Ich sag mal wieder...

Aha, Oho. "Ihren kritischen Blick auf die Welt zu fördern, ist genauso unsere Aufgabe wie die Unterstützung der großen Häuser." Ich bin einfach so verliebt in diese Welt der kritischen Blicke. An den Laternen und Schaufenstern streifen sie vorbei und betäuben sich im goldenen Gulli der Selbsterklärung. Ich habe eine Kritik-Definition für unsere Welt im Gepäck: "Kritik heißt dem Anderen helfen seine strategischen Ziele besser umsetzen zu können." Was ich unter Kritik verstehe, nennen die meisten schlicht Störung.

Mehr Geld für Freie

So sieht das Land offiziell die Erhöhung.
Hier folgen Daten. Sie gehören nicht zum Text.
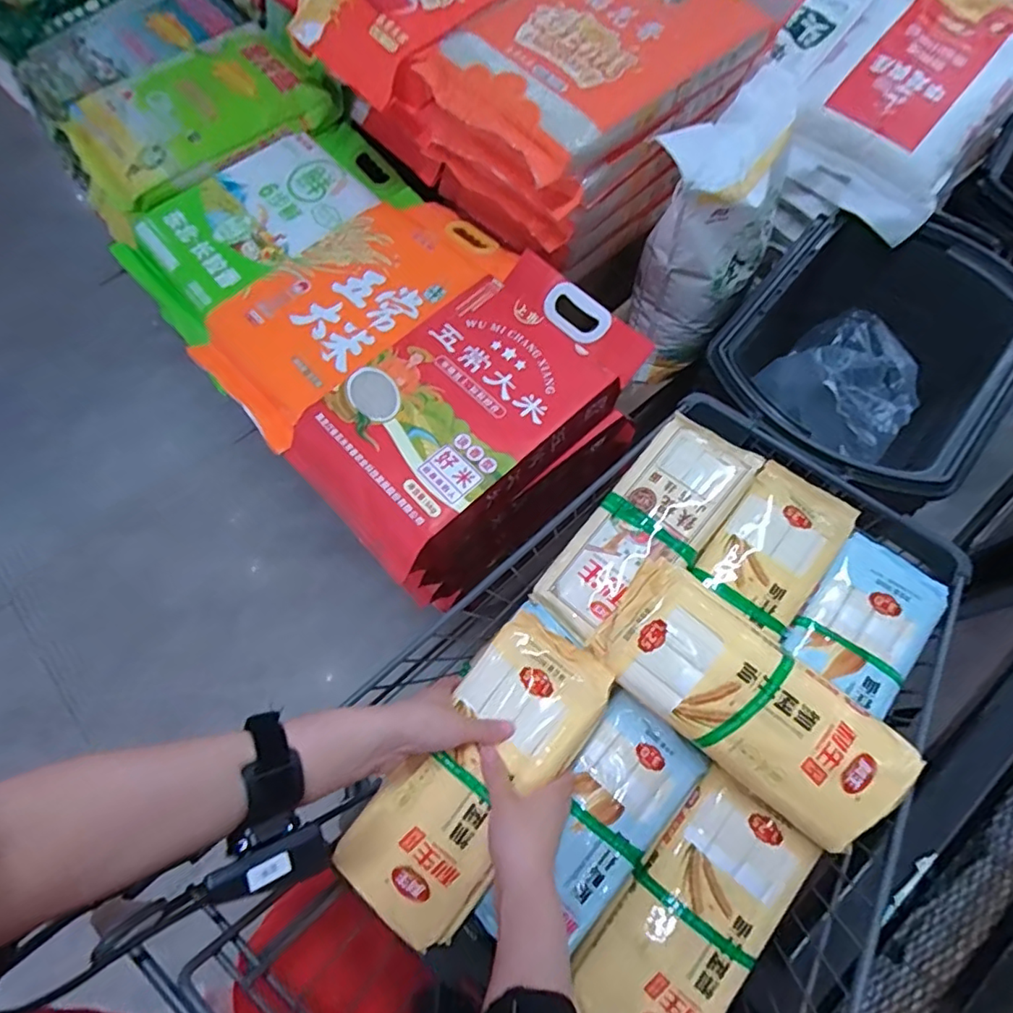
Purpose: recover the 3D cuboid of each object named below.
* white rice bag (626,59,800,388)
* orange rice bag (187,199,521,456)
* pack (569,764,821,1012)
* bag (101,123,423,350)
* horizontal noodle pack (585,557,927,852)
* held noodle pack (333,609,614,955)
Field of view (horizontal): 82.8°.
[{"bbox_3d":[0.347,-0.437,0.941,0.151,0.377,0.324,38,73,16],"label":"white rice bag"},{"bbox_3d":[-0.213,-0.304,0.845,0.465,0.067,0.264,-40,71,-14],"label":"orange rice bag"},{"bbox_3d":[0.170,0.380,0.522,0.124,0.049,0.248,35,72,15],"label":"pack"},{"bbox_3d":[-0.383,-0.457,0.959,0.448,0.122,0.296,-42,72,-14],"label":"bag"},{"bbox_3d":[0.205,0.165,0.495,0.258,0.049,0.108,37,73,16],"label":"horizontal noodle pack"},{"bbox_3d":[-0.022,0.231,0.503,0.114,0.040,0.265,36,82,16],"label":"held noodle pack"}]

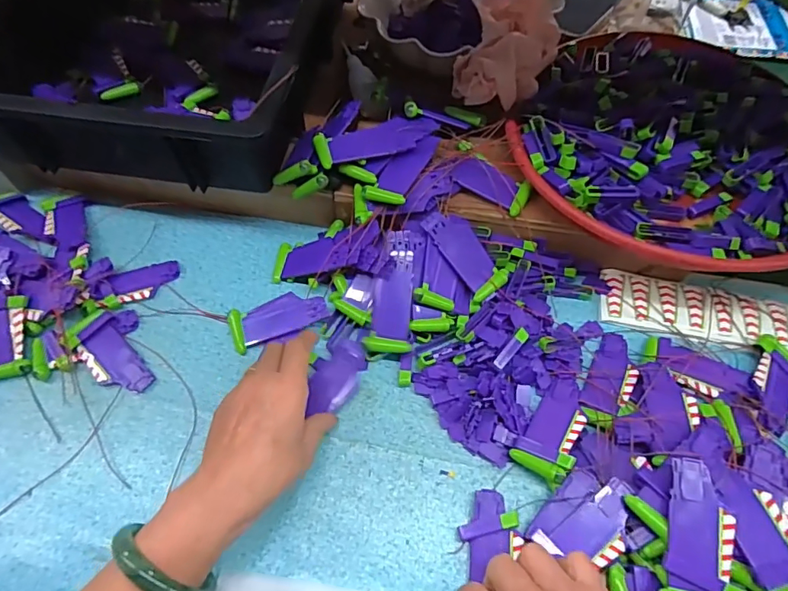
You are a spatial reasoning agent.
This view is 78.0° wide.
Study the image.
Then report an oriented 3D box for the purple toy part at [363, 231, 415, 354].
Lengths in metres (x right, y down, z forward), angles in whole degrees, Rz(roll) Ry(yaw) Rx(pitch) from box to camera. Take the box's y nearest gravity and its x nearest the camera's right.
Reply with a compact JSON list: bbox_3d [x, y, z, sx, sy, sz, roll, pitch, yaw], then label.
[{"bbox_3d":[0.000,-0.004,0.430,0.037,0.012,0.108,8,81,5],"label":"purple toy part"}]

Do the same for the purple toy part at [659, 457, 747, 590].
[{"bbox_3d":[0.200,0.155,0.312,0.041,0.007,0.090,10,69,21],"label":"purple toy part"}]

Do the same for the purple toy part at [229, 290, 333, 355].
[{"bbox_3d":[-0.107,0.020,0.449,0.090,0.010,0.041,-16,60,0],"label":"purple toy part"}]

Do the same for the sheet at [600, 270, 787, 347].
[{"bbox_3d":[0.294,0.016,0.454,0.192,0.010,0.057,12,60,7],"label":"sheet"}]

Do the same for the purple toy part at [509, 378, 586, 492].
[{"bbox_3d":[0.134,0.109,0.397,0.043,0.015,0.086,22,55,33],"label":"purple toy part"}]

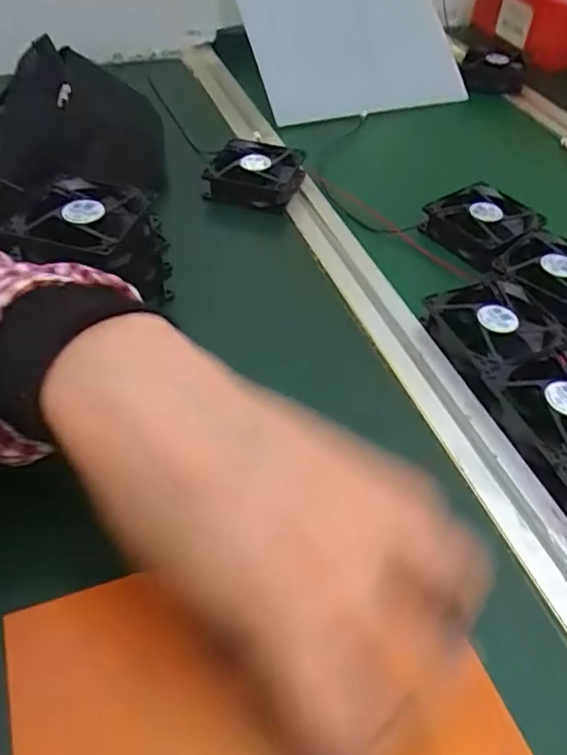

Genaueres kann man der Pressemeldung entnehmen. Das ist grundsätzlich naturgemäß eine tolle Sache, aber wenn man genauer hinschaut, ist es reine "Spitzenförderung". Da, wo etwas ist, kommt etwas hinzu. Dieses Vorgehen gibt es seit Jahrtausenden. Offenbar konnte sich nur Jesus leisten, Mittel an die Bedürftigen gerecht zu verteilen. Aber die Politiker sind ja keine Wohltäter, sondern Vollstrecker der Vorgaben von Lobbies. Man will offenbar die sogenannten Freien in die Institutionen drängen. Da kann man den Überblick behalten. Nur - die Institutionen haben deswegen nicht mehr Raum und Zeit. Es gibt immer nur ein paar Nutznießer aus der freien Wildbahn. Die Wildbahn selbst wird keineswegs besser unterstützt. Wer ohne Haus ist, der möge betteln gehen. Der Mensch (Künstler) ist nur etwas wert, wenn er sich mit einer Immobilie vermählt. Die Off-Szene wird nicht vielseitiger, einfallsreicher, innovativer. Im Gegenteil. Es bleibt eine Liga ohne Auf- und Abstiegskämpfe.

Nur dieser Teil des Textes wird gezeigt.